### Input records

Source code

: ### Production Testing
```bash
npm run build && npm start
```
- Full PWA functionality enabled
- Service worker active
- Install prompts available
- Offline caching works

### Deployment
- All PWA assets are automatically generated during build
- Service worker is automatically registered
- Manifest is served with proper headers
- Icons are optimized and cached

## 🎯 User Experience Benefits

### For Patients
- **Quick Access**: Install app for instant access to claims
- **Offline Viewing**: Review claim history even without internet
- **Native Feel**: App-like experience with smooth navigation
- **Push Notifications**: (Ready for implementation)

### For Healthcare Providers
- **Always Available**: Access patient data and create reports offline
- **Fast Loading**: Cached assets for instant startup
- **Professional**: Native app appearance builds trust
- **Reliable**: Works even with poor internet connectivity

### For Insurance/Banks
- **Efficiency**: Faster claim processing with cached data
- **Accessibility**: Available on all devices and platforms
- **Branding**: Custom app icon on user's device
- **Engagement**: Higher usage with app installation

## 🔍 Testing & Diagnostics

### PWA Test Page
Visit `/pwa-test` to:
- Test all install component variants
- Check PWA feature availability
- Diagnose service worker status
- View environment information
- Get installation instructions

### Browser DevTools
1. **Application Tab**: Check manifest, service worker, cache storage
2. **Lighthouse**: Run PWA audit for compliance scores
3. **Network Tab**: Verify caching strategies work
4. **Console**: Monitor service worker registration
---
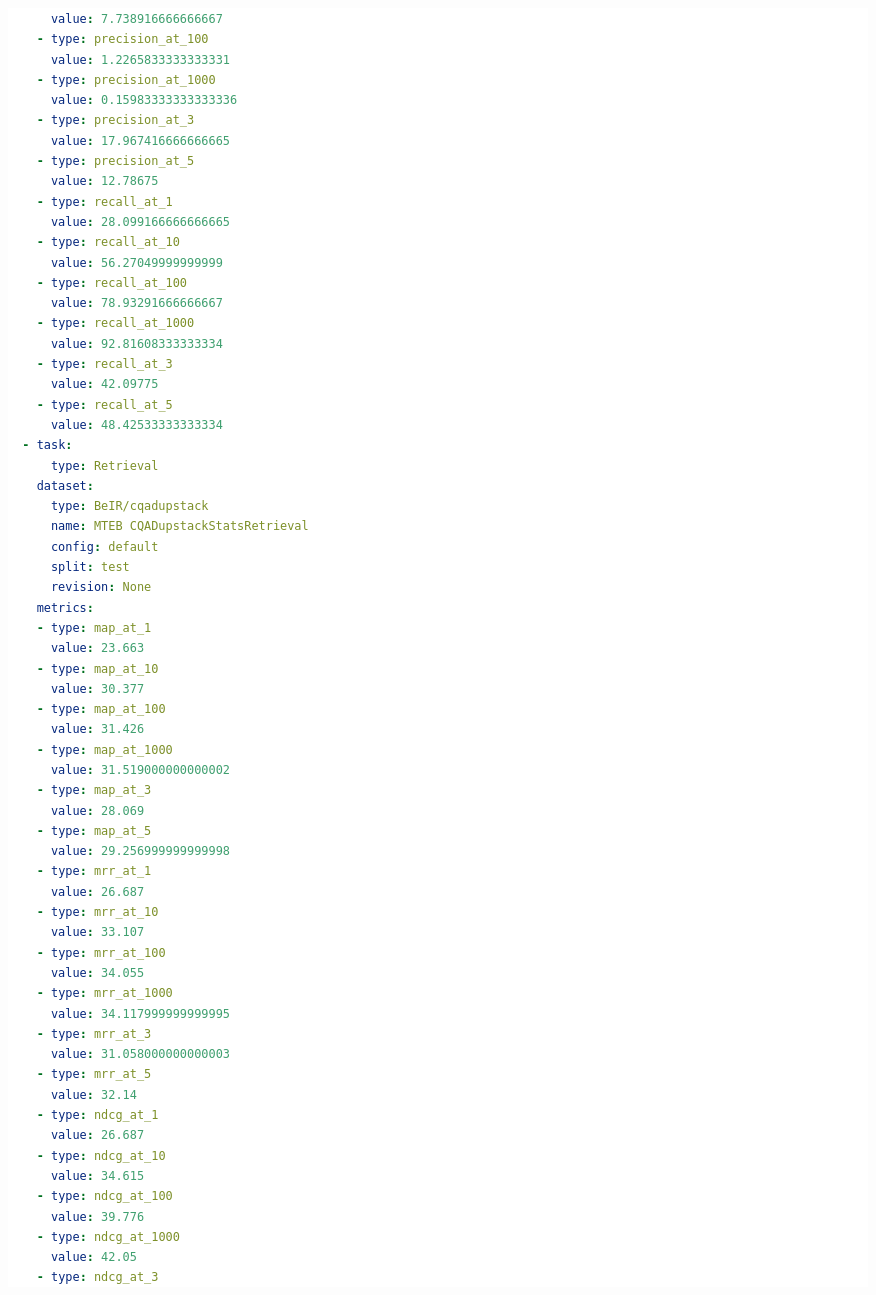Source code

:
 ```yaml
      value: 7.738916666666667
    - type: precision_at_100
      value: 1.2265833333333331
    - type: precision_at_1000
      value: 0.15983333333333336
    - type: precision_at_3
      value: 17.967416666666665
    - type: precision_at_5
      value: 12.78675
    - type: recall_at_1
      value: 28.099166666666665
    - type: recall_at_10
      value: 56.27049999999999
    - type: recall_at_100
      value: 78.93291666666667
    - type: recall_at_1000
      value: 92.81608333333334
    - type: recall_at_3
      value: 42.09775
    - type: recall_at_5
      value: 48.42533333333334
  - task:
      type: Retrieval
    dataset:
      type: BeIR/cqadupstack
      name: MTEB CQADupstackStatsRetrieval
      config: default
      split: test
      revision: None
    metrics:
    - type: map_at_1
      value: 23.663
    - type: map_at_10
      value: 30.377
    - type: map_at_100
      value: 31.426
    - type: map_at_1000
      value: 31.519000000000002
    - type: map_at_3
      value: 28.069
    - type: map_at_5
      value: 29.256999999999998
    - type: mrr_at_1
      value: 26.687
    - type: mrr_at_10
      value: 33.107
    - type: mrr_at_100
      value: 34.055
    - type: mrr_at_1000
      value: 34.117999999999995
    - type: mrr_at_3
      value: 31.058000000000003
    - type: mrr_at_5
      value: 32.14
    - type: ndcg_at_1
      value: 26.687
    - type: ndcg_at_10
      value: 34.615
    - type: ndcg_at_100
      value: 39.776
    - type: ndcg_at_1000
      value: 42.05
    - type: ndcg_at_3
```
---
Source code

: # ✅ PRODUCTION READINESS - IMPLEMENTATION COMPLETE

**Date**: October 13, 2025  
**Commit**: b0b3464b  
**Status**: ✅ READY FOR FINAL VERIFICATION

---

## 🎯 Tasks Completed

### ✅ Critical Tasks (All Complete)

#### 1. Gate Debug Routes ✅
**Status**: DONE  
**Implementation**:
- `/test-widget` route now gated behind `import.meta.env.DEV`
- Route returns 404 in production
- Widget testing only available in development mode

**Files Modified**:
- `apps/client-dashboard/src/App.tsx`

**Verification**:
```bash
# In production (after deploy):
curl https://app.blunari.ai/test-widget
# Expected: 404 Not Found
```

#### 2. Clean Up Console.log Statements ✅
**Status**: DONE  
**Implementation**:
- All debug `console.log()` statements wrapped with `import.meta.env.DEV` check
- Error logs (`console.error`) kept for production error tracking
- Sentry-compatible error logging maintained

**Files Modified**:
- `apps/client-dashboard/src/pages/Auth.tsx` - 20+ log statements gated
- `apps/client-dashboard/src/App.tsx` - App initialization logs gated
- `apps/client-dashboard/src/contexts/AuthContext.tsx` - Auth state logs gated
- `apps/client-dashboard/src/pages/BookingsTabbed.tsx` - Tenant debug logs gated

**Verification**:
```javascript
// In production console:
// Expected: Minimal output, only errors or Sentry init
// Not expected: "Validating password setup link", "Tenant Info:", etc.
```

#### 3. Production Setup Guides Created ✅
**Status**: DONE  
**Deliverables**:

### Assignment
Above are the entries. Quote exactly the lines from the one bearing "## 🎯 User Experience Benefits" through the one bearing "### Browser DevTools".

### Answer to the problem
## 🎯 User Experience Benefits

### For Patients
- **Quick Access**: Install app for instant access to claims
- **Offline Viewing**: Review claim history even without internet
- **Native Feel**: App-like experience with smooth navigation
- **Push Notifications**: (Ready for implementation)

### For Healthcare Providers
- **Always Available**: Access patient data and create reports offline
- **Fast Loading**: Cached assets for instant startup
- **Professional**: Native app appearance builds trust
- **Reliable**: Works even with poor internet connectivity

### For Insurance/Banks
- **Efficiency**: Faster claim processing with cached data
- **Accessibility**: Available on all devices and platforms
- **Branding**: Custom app icon on user's device
- **Engagement**: Higher usage with app installation

## 🔍 Testing & Diagnostics

### PWA Test Page
Visit `/pwa-test` to:
- Test all install component variants
- Check PWA feature availability
- Diagnose service worker status
- View environment information
- Get installation instructions

### Browser DevTools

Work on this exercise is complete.